__Required work__: Your answer must be the exact lines from the one holding "stool: none [420,285,492,360]" through the final line of the records below, both included, and nothing more.

[Scene change detection data]

════════

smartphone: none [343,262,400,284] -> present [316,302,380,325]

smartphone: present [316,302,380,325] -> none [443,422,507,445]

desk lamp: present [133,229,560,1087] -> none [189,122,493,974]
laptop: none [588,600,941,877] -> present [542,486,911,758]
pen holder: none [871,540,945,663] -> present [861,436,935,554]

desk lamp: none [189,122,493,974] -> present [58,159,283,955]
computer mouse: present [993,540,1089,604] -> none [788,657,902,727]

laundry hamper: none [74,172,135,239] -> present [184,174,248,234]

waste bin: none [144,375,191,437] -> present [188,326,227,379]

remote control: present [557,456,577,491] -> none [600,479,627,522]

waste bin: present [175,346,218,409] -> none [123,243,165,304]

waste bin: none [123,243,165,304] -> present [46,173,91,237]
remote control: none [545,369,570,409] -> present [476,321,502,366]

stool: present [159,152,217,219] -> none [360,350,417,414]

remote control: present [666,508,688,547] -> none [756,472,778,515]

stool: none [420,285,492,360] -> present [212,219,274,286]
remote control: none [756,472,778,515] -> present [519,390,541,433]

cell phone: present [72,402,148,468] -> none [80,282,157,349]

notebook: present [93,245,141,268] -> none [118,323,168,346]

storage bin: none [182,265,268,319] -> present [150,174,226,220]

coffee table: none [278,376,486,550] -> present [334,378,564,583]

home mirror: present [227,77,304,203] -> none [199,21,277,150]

════════

__Output of the exercise__:
stool: none [420,285,492,360] -> present [212,219,274,286]
remote control: none [756,472,778,515] -> present [519,390,541,433]

cell phone: present [72,402,148,468] -> none [80,282,157,349]

notebook: present [93,245,141,268] -> none [118,323,168,346]

storage bin: none [182,265,268,319] -> present [150,174,226,220]

coffee table: none [278,376,486,550] -> present [334,378,564,583]

home mirror: present [227,77,304,203] -> none [199,21,277,150]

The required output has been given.